Гистологический или КТ паттерн ОИП и один из признаков:

● DLCO 39% и менее от должных

● Снижение FVC на 10% и более в течение 6 мес наблюдения

● Снижение SpO2 ниже 88% во время 6-MWT.

● Сотовое легкое на КТ (счет фиброза > 2).

Гистологический паттерн НСИП и один из признаков:

● DLCO 35% и менее от должных

● Снижение FVC на 10% или DLCO на 15% и более в течение 6 мес наблюдения

Терапия осложнений

n  при развитии гипоксемии используется терапия кислородом.

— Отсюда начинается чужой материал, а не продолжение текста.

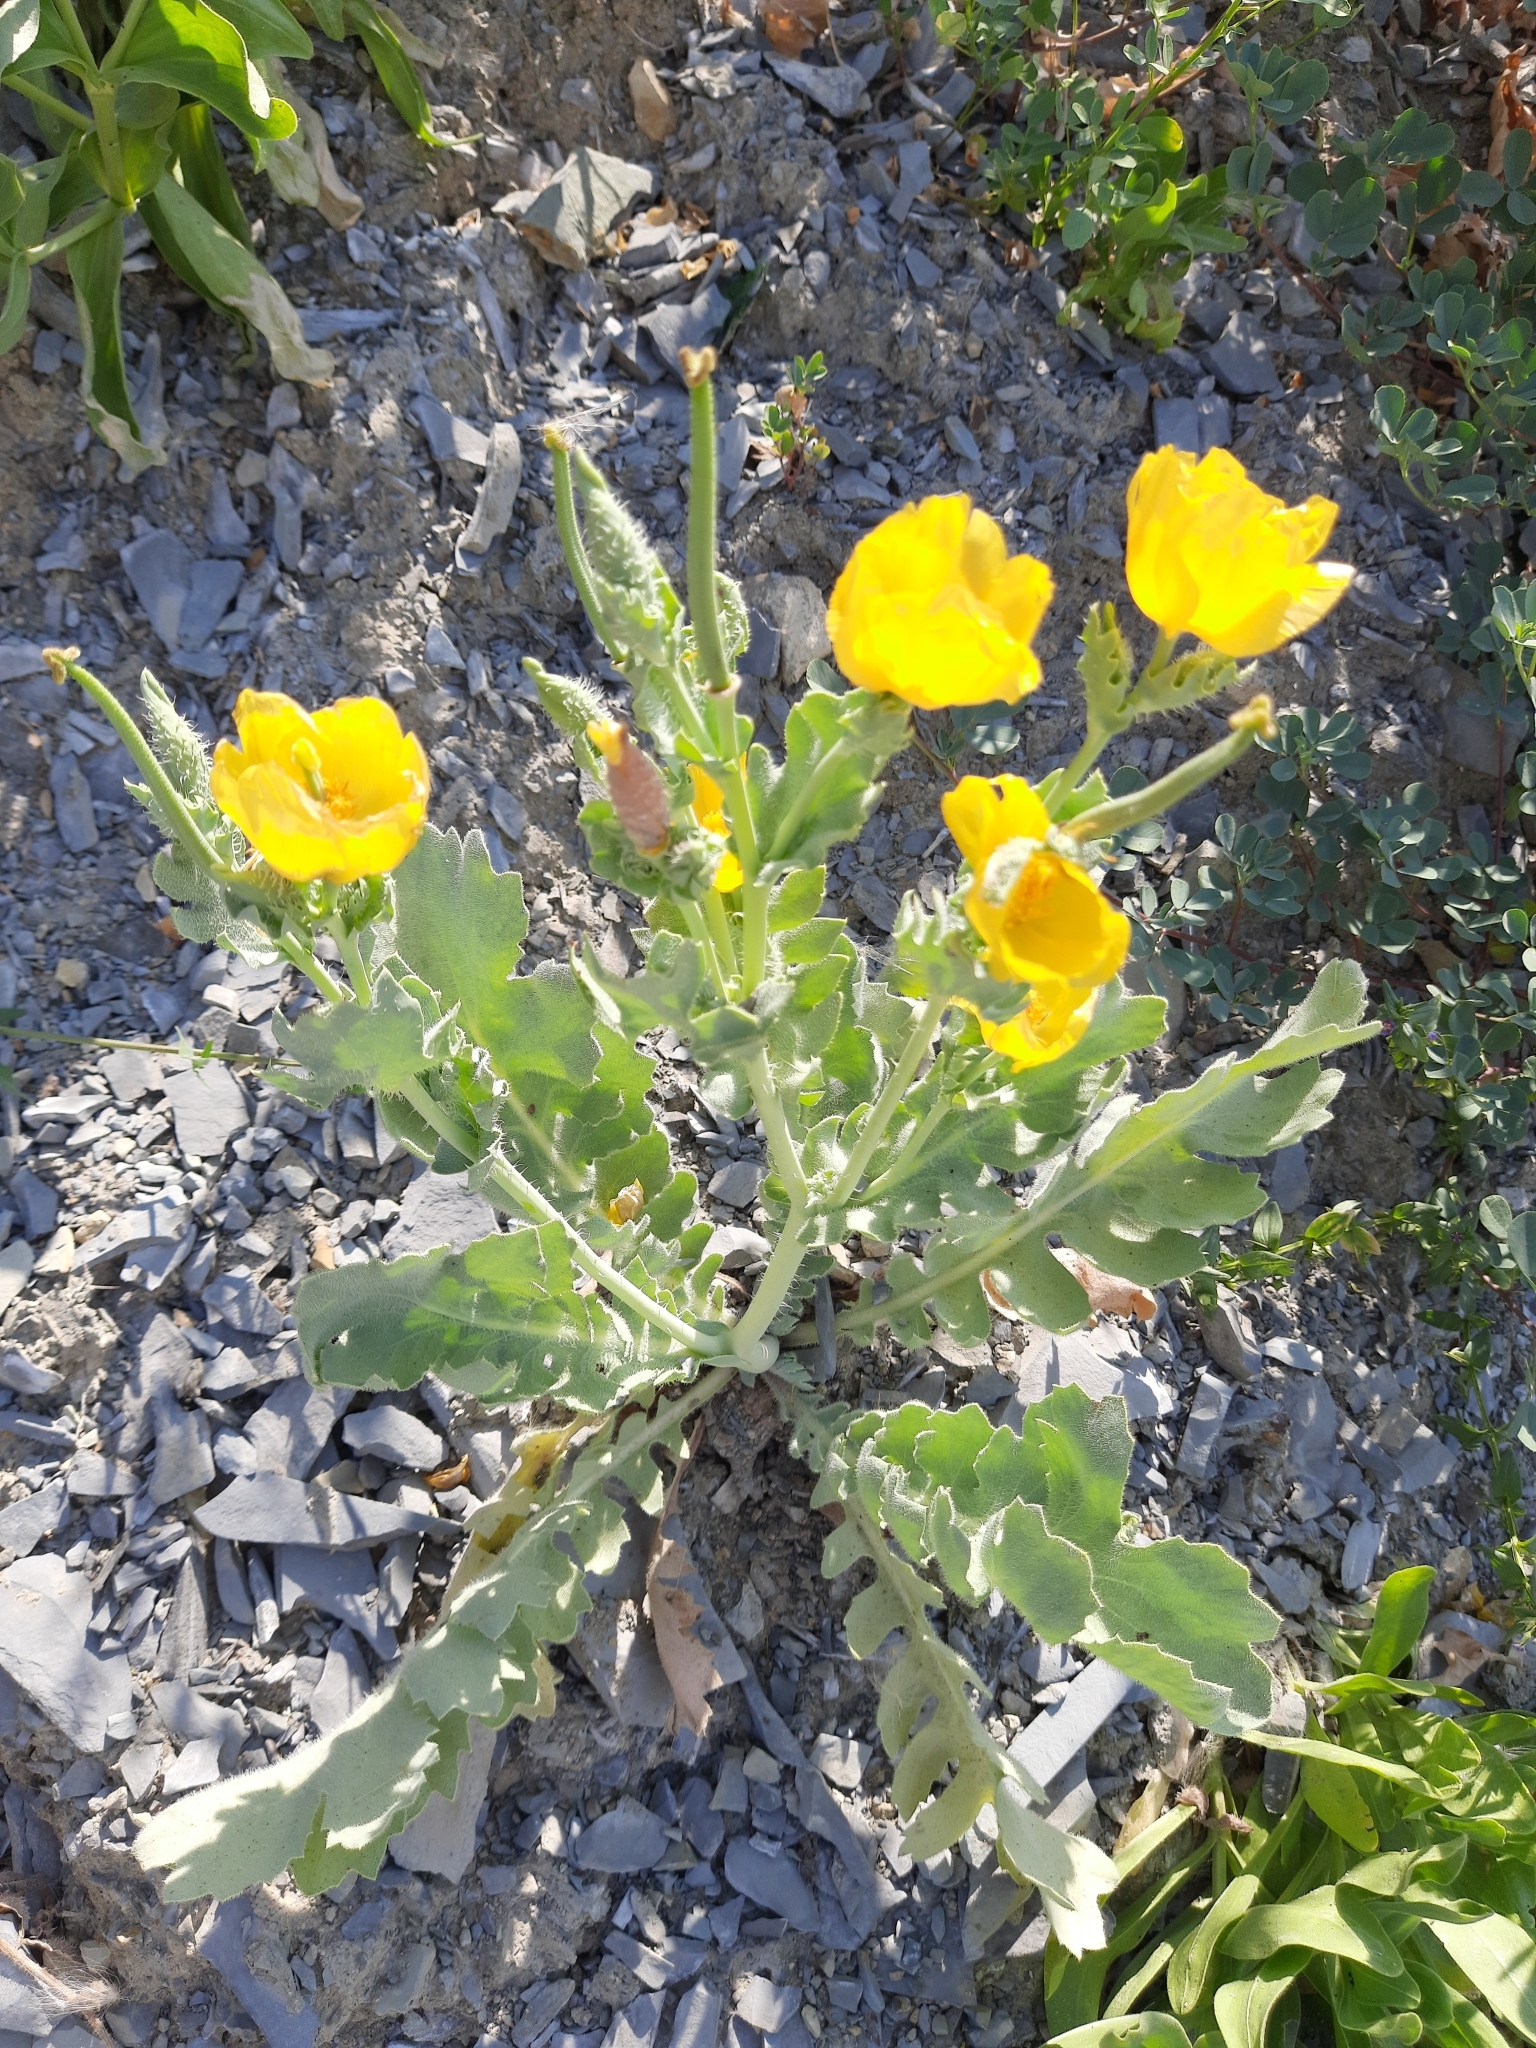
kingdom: Plantae
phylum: Tracheophyta
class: Magnoliopsida
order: Ranunculales
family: Papaveraceae
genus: Glaucium
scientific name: Glaucium flavum
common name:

n  Показания к длительной оксигенотерапии обычно не отличаются от принятых при хроническом обструктивном заболевании легких:

  1. РаО2 менее 55 мм рт. ст. в покое
  2. или РаО2 55–60 мм рт. ст. в покое при наличии признаков легочного сердца или полицитемии

Используемая литература:

  1. Пульмонология. Национальное руководство под редакцией акад. РАМН А. Г. Чучалина. – Москва. ГЭОТАР-Медиа, 2013 г. – с. 509 – 544.
  1. Материалы 25 Национального конгресса по болезням органов дыхания.